Crônicas, reportagens e entrevistas.

2001Crônicas

O gato subiu no telhado

A piada é velha, mas aconteceu em Campinas, lá no Mercadão, há uns 40 anos. Lembrei-me da história, ao ler a reportagem da Iara Bueno contando que o tal do Poupatempo vai trazer para a cidade o serviço voluntário do escrevinhador de cartas para “deficientes alfabéticos”. (Melhor não arriscar. Vai que chamar algum analfabeto de analfabeto dá cadeia…). O filme “Central do Brasil” não contou nada de novo. Na Rua Direita, em São Paulo, na porta da casa Eron, havia o “Dr.
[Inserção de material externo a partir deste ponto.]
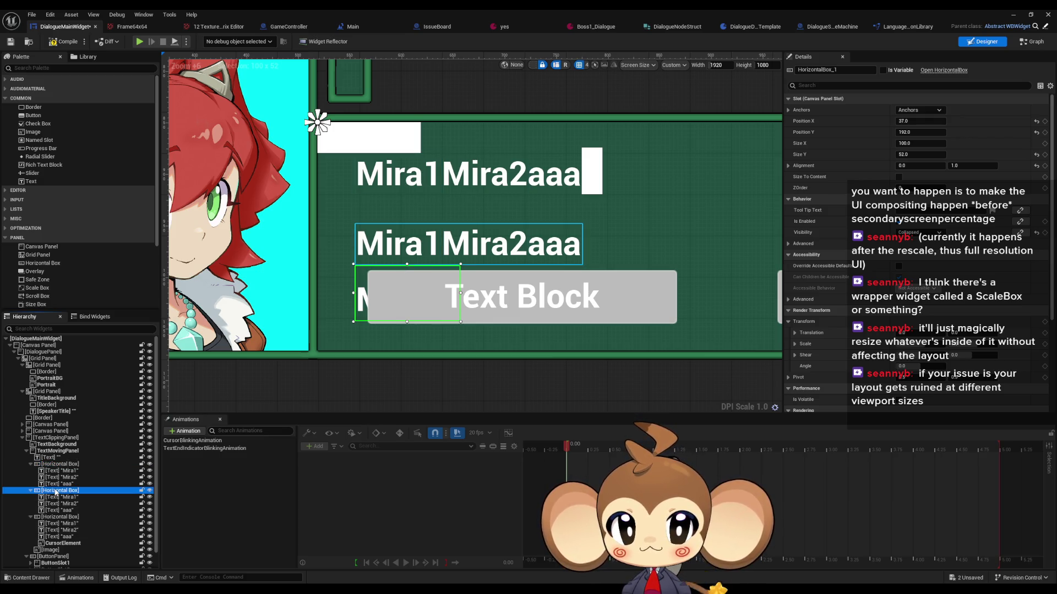
{"action": "left_click", "coordinate": [50, 518]}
K-Neta”, que fazia o mesmo trabalho, pero, cobrando.

No nosso Mercadão, alguns donos de armazéns faziam serviço parecido em favor do pessoal que vinha da roça para a compra do mês e dos imigrantes que tentavam a sorte na “cidade grande”. Não me lembro de nenhum que escrevesse cartas para as famílias daquela gente, deixadas principalmente no Sul de Minas e em alguns pontos do Nordeste. Mas havia os que liam as cartas mandadas pelos parentes daquelas bandas. Como o carteiro não percorria os sítios da redondeza nem os pobres nordestinos tinham residência fixa, os armazéns do Mercadão eram a referência deles.  Será que ainda são?

(Assim, cordial e democrático, era o Mercadão dos tempos de Jasmin e Salim Murtada; Albertina e Antônio Cecconi; seo Juca e dona Maria Vieira; Marchesini; Dino Zamarion; dos açougueiros Vavá, Pires e Adolfo; do seo Blascovi; da dona Rosa Tavares; dos jornaleiros Olésia e Nardo; do Pachola; de dona Mariquinha e seo Plácido Pelegrini… Campineiros como não se fazem mais!)

Um dia, apareceu um daqueles fregueses acidentais bem no armazém do seo Antônio Cecconi. Foi atendido pelo filho, o Ricardo, que nas raras horas de folga era o goleiro Cadão, do Esporte Clube Internacional do Bar do Kana Higa, ali perto do Centro de Saúde.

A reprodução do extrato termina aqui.